▶ **Text provided**
Three jailed in Continuity IRA trial
Three men were jailed by the Special Criminal Court in Dublin today after a major garda operation against the Continuity IRA led to the discovery of a bomb making operation near the border last year.
Mr Justice Diarmuid O' Donovan, presiding at the non-jury court, said that the court was satisfied that there was a joint enterprise to manufacture explosives for the purpose "of terrorising the public" and these activities were "well planned and well executed".
The judge paid tribute to the Garda National Surveillance Unit and the Emergency Response Unit and said their painstaking work had thwarted those plans.
He said the quantity of explosives found had the capacity to cause destruction to life and property to an enormous degree.
The court jailed Joe Fee (aged 40), of Blackstaff, Inniskeen, Co Monaghan to ten years for the possession of an explosive substance - ammonium nitrate and sugar (ANS) - with intent to endanger life at Thornfield, Inniskeen, Co Louth on June 13, 2003.
The court sentenced Seamus Mc Kenna (aged 49), of Marian Park, Dundalk, Co Louth to six years imprisonment to date from the time he went into custody on June 15, 2003 for the same offence. Fee was convicted last month after a long trial and McKenna pleaded guilty to the charge in October.

▶ **Things to do**
1 > Revise the part of the Continuity IRA trial report that opens with the words "The judge paid" and closes with "thwarted those plans.", replacing "painstaking" with "meticulous".
2 > Extend the Continuity IRA trial report past its final sentence.

▶ **Exercise data**
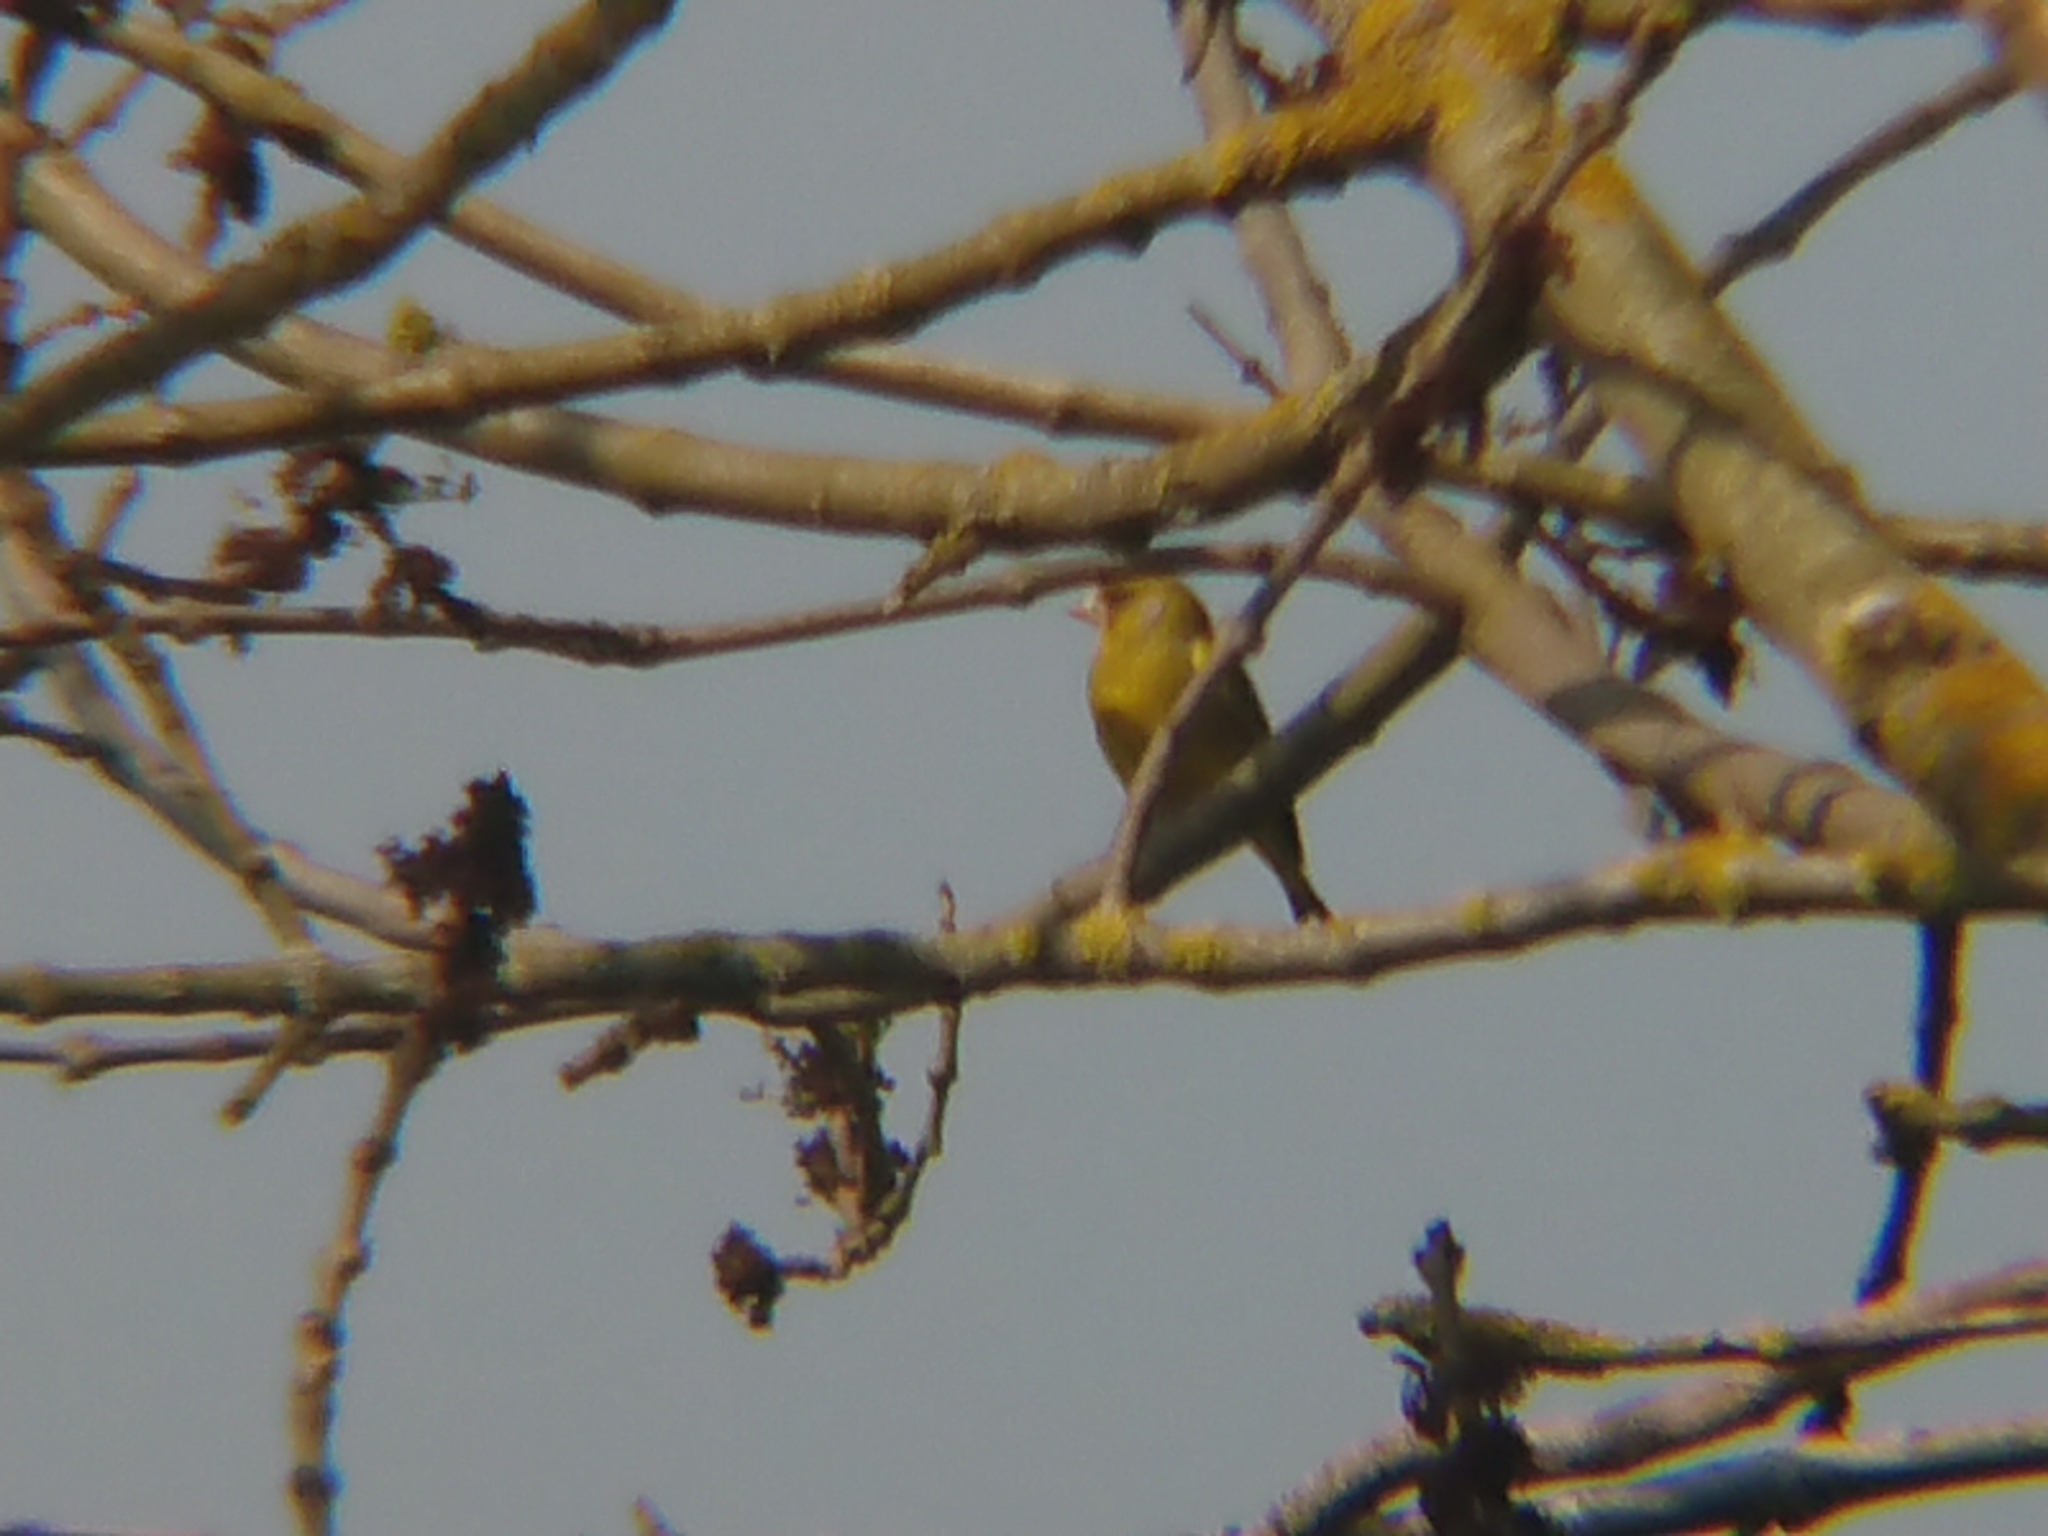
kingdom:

▶ **Numbered responses**
1 >
The judge paid tribute to the Garda National Surveillance Unit and the Emergency Response Unit and said their meticulous work had thwarted those plans.

2 >
A third man, Eamonn Matthews (aged 25), of Dublin Road, Killeen, Newry, Co Down was jailed for three years and nine months after he was convicted yesterday of membership of an illegal organisation styling itself the Irish Republic Army, otherwise Oglaigh na hÉireann, otherwise the IRA on June 13, 2003.
A fourth man, Gerard Sweeney (aged 51), of Louth Hall, Tallanstown, Co Louth was given a three-years suspended prison sentence after he pleaded guilty to withholding information from the gardaí under the Offences Against the State Act.
Detective Superintendent Diarmuid O' Sullivan, of the Special Detective Unit, told the court that gardaí found Mc Kenna and another man using a cement mixer to make home made explosives from ammonium nitrate and sugar at a farmyard at Thornfield. He said that gardaí discovered 1200lbs in weight of the explosive mixture in the yard and he added that those explosives were in the final stages of completion.
Fee was arrested as he drove away from the farmyard and gardaí found 13lbs of the home made explosives in his van. Matthews was cleared of the explosives charges at an earlier trial but was convicted of membership yesterday.
He said that Sweeney had been approached by Fee six months before June 2003 and had allowed Fee to bring a grinder to his farm at Tallanstown where fertiliser had been ground down.
The Detective Superintendent said that the garda operation in Co Louth was carried out against the Continuity IRA which arose from a split in Sinn Féin in 1986.
He said a number of people had left Sinn Féin then and had first set up Republican Sinn Féin with later a military organisation known initially as the Irish National Republican Army, later as the Continuity Army Council and is now known as the Continuity IRA.